Предложенный отрывок —
------------------------------------------------------------------------

«Окопная правда» Вермахта
Шрифт:
Удивление вызывали не только мириады людей, с которыми ему приходилось встречаться. Среди опустошения войны солдата могло поразить такое неуместное зрелище, как нежный цветок или красота окружающей природы. «Ночные марши по бесконечно скучным, угнетающе благоухающим лунным ландшафтам создают странное настроение, — размышлял Гарри Милерт об Украине. — Деревенские пруды, скрывающиеся среди приземистых домиков, кваканье лягушек, отсветы луны… Замечательное ощущение… Когда встает солнце, его немедленно окружает облако красно-бурой пыли, поднимающейся над дорогой, и оно весело сверкает в каплях пота на лицах солдат». Переправляясь через Днепр несколькими месяцами позже, Милерт восхищался его «совершенным серовато-голубым цветом… Цвета резкие — голубая река, бледно-серый песок, подернутые дымкой леса у горизонта на востоке, и над всем этим — прозрачное, как стекло, небо». Созерцание красоты природы могло даже на время ослабить напряжение войны. «До сих пор самый прекрасный вид был на пути сюда, — писал Милерт, направляясь в тыл. — Это была долина, по которой несся ревущий поток, прелестные, романтические пригорки с холмами и развалинами, молодая, словно весенняя, зелень деревьев и кустарников, разнообразные оттенки зеленого на лугах и полях. Даже примитивные костюмы русских, напоминание о предыдущих исторических отношениях, казались мне романтическими… Это был один из самых прекрасных дней войны». Курцио Малапарте, итальянский военный корреспондент на Восточном фронте, оставил живую картину природы:
«Наступает ночь, холодная и тяжелая, укрывает людей, свернувшихся в окопах, в щелях, спешно отрытых среди пшеницы… Потом поднимается ветер. Сырой, холодный ветер, пронизывающий до самых костей. Ветер, проносящийся по украинской равнине, напитан запахом тысяч трав и других растений. Из тьмы полей доносится непрерывное потрескивание — ночная влага заставляет подсолнухи склонить свои длинные, морщинистые стебли. Повсюду вокруг нас мягко, словно шелковое платье, шелестит пшеница. В темноте, заглушая звуки медленного дыхания и глубоких вздохов, раздается громкий шорох».

------------------------------------------------------------------------

Фрагмент источника —
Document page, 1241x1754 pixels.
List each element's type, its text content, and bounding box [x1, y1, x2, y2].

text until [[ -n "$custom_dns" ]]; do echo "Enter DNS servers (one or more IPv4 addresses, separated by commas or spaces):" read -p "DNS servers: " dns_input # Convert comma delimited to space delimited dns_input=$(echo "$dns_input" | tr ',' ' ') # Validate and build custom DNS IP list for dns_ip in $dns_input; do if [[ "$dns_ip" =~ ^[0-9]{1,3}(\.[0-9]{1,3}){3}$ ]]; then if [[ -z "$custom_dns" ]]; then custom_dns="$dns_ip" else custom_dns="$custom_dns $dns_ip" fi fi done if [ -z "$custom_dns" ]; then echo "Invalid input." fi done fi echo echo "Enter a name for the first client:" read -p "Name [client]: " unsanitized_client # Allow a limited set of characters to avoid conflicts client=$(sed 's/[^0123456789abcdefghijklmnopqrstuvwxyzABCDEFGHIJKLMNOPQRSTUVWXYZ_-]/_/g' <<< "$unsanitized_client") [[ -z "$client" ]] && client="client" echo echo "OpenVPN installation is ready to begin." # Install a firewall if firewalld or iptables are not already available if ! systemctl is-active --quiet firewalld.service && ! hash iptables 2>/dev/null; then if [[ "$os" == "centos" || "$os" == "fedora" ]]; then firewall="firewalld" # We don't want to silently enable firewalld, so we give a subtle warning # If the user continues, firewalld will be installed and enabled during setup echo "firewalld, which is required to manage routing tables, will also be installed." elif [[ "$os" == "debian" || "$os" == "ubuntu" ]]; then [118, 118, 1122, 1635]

------------------------------------------------------------------------

Задания к выполнению —
A) Каким цветом Днепра восхищался Гарри Милерт во время переправы, согласно отрывку о природе на Восточном фронте?
B) Продолжите отрывок о природе на Восточном фронте, начав сразу после его последнего предложения.

Список ответов —
A) Совершенным серовато-голубым цветом.

B)
Во время мучительного отступления из Крыма в апреле 1944 года, стремясь выбраться до того, как будут перерезаны пути к отступлению, преследуемый советскими партизанами, которые подгоняли немецкие войска лаем, словно гончие псы, Ганс Николь все же находил время восторгаться окружающими пейзажами: «Распускающиеся весенние листья, повсюду цветы, кустарники, высокие, величественные кипарисы. Наш путь проходил по холмам высоко над голубой гладью моря… Ни темно-зеленого, ни коричневого — настоящая южная весна! Кто бы мог подумать, что идет война и нам грозит серьезная опасность!» Точно так же, ведя упорные бои в августе в первый год немецкой кампании в России, Вилли Томас отмечал: «На краю небольшой рощицы цветут высокие чертополохи, белоснежные маргаритки, множество других цветов… К нашему окопу подходит черный котенок, поблизости появляется пара цыплят, нас навещает рыжевато-бурый теленок… И вдруг снова раздается адский грохот боя… Война — странная штука». Всего двумя месяцами позже, после первого осеннего снегопада, Томас размышлял: «Толстый слой снега лег на землю, словно на небесах решили скрыть все следы крови и смерти, обезобразившие это поле». В марте 1942 года после снегопада Гюнтер фон Шевен заметил: «Теперь природа в знак примирения скрыла под чистейшим снегом кровавые свидетельства битвы».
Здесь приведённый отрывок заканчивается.